Come diventano le righe, a partire da quella che contiene "(Sunday): start time?" e proseguendo fino all'ultima compresa, se sostituisci "Saturday" con "Friday" lasciando invariato tutto il resto?
'''
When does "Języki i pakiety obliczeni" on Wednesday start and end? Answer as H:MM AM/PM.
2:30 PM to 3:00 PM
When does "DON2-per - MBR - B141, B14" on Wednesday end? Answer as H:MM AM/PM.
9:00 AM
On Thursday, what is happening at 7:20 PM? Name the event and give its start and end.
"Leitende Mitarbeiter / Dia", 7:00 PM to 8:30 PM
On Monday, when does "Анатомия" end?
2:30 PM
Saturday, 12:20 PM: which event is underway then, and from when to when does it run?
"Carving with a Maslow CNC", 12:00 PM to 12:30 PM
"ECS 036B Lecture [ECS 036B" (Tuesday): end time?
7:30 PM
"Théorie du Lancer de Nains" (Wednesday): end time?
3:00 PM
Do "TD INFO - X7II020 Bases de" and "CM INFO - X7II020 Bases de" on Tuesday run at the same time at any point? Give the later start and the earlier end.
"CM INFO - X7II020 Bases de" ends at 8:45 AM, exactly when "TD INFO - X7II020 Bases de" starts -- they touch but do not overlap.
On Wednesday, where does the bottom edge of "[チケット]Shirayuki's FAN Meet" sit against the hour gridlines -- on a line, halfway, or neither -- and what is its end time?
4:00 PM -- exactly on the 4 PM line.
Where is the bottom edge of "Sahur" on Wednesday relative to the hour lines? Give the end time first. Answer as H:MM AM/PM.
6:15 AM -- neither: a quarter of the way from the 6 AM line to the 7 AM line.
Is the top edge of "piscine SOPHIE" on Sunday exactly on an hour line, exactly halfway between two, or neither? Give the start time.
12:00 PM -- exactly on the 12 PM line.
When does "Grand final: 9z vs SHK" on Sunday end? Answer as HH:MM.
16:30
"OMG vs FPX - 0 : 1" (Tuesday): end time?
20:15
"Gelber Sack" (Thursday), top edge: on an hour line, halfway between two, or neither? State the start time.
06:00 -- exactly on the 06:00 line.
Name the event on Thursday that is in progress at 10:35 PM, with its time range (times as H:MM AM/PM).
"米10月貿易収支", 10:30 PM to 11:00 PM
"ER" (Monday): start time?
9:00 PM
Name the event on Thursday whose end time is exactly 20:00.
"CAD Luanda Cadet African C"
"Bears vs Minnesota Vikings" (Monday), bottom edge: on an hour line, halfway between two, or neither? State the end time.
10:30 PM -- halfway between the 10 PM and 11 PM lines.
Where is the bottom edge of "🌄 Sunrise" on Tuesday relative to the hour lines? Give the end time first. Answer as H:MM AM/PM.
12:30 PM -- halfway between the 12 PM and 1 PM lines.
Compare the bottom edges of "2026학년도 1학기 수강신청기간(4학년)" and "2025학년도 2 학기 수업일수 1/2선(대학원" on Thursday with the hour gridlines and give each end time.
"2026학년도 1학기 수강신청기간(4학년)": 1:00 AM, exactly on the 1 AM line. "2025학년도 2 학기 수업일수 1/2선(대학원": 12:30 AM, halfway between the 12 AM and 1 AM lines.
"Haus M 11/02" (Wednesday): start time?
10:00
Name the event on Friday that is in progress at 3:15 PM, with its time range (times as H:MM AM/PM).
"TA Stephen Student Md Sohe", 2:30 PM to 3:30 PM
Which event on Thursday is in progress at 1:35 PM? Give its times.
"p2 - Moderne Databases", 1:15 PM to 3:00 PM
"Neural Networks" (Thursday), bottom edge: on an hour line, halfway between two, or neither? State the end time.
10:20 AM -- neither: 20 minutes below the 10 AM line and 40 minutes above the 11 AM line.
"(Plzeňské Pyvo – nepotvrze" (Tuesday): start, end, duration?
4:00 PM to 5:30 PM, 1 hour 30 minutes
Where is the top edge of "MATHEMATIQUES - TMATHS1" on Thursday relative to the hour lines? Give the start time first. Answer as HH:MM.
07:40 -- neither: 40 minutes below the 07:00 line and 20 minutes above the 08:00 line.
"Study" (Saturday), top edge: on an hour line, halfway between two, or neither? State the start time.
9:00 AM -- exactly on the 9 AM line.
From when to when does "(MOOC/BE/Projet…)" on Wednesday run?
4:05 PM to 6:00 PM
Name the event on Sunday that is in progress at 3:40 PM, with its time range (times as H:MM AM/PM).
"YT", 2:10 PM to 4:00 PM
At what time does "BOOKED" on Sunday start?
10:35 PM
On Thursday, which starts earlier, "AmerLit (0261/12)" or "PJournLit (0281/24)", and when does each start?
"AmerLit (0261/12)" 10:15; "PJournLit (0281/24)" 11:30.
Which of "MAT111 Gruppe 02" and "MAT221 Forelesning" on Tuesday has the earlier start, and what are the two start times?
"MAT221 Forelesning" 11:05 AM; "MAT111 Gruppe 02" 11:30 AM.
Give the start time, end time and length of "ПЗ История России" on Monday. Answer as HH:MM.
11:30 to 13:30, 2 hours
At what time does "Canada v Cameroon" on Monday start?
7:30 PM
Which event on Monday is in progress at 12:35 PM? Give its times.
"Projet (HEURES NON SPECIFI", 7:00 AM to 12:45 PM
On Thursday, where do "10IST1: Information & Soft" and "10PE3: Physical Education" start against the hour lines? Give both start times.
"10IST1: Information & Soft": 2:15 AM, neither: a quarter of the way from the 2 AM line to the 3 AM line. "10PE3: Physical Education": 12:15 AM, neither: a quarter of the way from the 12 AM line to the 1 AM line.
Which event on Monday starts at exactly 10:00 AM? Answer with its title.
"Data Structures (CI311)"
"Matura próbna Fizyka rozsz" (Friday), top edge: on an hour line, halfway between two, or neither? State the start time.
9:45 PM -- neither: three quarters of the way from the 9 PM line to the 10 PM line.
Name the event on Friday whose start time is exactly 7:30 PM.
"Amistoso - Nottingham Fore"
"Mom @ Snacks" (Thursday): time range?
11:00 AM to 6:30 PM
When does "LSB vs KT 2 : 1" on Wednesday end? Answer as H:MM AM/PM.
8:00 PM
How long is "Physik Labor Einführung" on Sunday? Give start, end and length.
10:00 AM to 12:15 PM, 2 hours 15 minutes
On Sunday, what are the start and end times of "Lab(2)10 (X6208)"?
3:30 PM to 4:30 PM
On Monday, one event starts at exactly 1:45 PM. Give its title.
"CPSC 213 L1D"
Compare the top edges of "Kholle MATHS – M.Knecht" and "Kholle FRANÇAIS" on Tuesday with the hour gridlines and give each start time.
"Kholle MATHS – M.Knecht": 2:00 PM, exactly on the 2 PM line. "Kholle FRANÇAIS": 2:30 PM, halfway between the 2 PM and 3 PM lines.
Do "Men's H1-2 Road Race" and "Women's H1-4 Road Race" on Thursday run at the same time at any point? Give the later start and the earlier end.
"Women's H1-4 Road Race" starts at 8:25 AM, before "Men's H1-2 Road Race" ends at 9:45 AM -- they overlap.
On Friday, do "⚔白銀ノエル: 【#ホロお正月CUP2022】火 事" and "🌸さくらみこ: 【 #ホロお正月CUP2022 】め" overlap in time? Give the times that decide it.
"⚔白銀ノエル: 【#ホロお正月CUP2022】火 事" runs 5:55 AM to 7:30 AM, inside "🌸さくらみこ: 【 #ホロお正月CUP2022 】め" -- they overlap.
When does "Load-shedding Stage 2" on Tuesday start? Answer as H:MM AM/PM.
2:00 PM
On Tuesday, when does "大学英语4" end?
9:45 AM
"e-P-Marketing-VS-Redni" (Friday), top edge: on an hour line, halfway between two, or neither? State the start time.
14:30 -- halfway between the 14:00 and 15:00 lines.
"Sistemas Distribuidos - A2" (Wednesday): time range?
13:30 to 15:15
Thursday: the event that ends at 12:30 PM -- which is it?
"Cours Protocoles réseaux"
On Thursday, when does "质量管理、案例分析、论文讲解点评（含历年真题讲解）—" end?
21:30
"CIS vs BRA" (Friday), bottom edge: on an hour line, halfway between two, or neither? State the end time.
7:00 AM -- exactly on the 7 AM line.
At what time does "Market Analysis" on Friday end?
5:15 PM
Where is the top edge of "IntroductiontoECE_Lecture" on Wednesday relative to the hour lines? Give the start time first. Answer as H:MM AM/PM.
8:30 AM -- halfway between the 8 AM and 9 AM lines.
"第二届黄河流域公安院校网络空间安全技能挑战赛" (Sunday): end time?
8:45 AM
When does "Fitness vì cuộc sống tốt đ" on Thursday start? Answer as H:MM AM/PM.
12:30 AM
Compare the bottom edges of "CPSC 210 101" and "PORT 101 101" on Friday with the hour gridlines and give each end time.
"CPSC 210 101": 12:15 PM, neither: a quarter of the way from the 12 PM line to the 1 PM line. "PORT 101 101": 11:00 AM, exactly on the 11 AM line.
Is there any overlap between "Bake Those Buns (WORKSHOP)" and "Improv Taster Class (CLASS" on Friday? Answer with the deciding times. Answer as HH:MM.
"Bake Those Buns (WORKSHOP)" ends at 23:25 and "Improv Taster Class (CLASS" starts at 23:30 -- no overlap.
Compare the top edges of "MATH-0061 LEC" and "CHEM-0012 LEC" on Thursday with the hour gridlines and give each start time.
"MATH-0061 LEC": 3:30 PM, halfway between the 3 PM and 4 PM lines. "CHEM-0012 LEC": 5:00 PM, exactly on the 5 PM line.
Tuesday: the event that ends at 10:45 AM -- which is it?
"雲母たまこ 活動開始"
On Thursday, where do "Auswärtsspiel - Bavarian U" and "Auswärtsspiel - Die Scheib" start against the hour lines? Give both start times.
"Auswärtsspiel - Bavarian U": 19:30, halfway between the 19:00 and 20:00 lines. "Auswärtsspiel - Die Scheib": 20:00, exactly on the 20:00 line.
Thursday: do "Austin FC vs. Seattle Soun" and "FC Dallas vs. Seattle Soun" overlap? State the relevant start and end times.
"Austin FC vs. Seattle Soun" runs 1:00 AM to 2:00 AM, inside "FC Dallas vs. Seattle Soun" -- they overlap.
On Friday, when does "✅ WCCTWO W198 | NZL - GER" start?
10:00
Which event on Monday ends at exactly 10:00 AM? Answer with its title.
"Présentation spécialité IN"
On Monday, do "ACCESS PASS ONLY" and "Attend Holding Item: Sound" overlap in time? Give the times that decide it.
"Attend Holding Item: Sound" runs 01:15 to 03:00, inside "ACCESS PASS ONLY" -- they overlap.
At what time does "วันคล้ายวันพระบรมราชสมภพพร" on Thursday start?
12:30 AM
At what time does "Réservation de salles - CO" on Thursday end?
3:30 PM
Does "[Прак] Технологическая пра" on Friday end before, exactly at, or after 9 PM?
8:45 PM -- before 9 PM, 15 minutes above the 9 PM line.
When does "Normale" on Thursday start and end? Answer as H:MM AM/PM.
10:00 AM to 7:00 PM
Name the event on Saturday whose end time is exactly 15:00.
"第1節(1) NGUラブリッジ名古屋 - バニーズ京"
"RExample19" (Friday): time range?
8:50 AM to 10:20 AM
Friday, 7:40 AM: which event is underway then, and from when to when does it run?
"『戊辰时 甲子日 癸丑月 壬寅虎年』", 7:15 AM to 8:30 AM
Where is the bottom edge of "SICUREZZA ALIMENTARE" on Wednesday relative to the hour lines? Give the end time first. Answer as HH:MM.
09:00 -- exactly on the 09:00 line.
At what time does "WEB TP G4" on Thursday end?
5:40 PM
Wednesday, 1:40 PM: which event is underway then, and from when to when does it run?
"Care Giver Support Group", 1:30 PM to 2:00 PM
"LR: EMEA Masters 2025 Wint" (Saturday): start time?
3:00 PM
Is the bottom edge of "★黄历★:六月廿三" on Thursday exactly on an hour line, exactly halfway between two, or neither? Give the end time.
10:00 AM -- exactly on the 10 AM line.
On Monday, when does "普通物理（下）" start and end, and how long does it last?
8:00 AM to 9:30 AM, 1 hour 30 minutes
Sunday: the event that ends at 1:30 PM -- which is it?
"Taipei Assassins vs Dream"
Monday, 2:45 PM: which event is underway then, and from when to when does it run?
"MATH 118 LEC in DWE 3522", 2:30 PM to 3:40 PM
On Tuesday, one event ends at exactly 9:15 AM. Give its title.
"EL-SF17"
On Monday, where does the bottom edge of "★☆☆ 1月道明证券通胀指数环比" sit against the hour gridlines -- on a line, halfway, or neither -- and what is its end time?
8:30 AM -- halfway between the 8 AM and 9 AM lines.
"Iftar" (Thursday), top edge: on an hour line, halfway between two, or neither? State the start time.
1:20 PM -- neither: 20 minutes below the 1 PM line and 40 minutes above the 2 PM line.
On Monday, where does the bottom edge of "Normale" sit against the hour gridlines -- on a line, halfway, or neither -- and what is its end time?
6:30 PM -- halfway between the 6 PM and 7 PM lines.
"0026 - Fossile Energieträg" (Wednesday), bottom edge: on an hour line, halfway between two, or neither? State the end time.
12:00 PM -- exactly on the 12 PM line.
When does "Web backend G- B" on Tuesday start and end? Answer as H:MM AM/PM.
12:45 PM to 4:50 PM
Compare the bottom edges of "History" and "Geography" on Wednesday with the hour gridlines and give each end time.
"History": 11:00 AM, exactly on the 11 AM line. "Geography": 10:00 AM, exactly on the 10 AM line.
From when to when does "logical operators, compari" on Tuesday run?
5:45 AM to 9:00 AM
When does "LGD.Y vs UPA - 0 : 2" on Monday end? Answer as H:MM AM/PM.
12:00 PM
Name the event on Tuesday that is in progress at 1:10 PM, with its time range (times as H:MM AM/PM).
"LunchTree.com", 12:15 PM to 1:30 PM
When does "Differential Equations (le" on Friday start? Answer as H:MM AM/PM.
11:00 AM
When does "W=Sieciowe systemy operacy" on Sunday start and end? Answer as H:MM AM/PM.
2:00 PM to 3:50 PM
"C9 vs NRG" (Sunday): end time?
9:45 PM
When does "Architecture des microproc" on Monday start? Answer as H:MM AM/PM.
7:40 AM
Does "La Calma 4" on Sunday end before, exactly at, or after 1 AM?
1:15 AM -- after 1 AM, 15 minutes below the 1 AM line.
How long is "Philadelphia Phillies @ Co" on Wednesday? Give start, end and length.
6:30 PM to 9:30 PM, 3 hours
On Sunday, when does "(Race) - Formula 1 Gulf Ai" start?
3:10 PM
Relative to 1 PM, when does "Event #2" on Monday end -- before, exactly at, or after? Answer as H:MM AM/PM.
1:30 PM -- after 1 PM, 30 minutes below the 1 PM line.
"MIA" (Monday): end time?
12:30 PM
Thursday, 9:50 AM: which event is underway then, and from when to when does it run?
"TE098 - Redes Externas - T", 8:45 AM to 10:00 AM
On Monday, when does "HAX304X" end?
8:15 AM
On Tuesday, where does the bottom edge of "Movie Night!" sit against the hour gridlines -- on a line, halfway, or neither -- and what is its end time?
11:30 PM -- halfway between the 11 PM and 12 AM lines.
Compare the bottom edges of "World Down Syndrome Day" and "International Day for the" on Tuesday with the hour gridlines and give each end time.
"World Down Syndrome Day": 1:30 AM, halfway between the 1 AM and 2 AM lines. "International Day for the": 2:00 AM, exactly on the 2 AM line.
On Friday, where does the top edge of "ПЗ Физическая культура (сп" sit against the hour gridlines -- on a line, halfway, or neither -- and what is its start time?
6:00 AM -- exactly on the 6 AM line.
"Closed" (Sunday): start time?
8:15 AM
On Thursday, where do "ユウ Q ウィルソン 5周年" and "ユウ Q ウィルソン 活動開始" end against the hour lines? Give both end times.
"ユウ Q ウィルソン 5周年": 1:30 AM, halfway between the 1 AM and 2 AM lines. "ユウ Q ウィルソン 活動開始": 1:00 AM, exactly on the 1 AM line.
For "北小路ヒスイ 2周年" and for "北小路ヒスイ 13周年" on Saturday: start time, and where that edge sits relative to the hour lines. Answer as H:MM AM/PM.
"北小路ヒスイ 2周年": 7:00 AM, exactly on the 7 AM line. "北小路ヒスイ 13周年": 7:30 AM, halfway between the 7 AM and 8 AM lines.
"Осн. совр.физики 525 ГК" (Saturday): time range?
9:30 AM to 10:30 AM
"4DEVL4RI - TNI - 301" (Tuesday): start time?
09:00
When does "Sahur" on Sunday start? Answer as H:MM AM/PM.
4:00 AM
'''
RISPOSTA ATTESA »
"Closed" (Sunday): start time?
8:15 AM
On Thursday, where do "ユウ Q ウィルソン 5周年" and "ユウ Q ウィルソン 活動開始" end against the hour lines? Give both end times.
"ユウ Q ウィルソン 5周年": 1:30 AM, halfway between the 1 AM and 2 AM lines. "ユウ Q ウィルソン 活動開始": 1:00 AM, exactly on the 1 AM line.
For "北小路ヒスイ 2周年" and for "北小路ヒスイ 13周年" on Friday: start time, and where that edge sits relative to the hour lines. Answer as H:MM AM/PM.
"北小路ヒスイ 2周年": 7:00 AM, exactly on the 7 AM line. "北小路ヒスイ 13周年": 7:30 AM, halfway between the 7 AM and 8 AM lines.
"Осн. совр.физики 525 ГК" (Friday): time range?
9:30 AM to 10:30 AM
"4DEVL4RI - TNI - 301" (Tuesday): start time?
09:00
When does "Sahur" on Sunday start? Answer as H:MM AM/PM.
4:00 AM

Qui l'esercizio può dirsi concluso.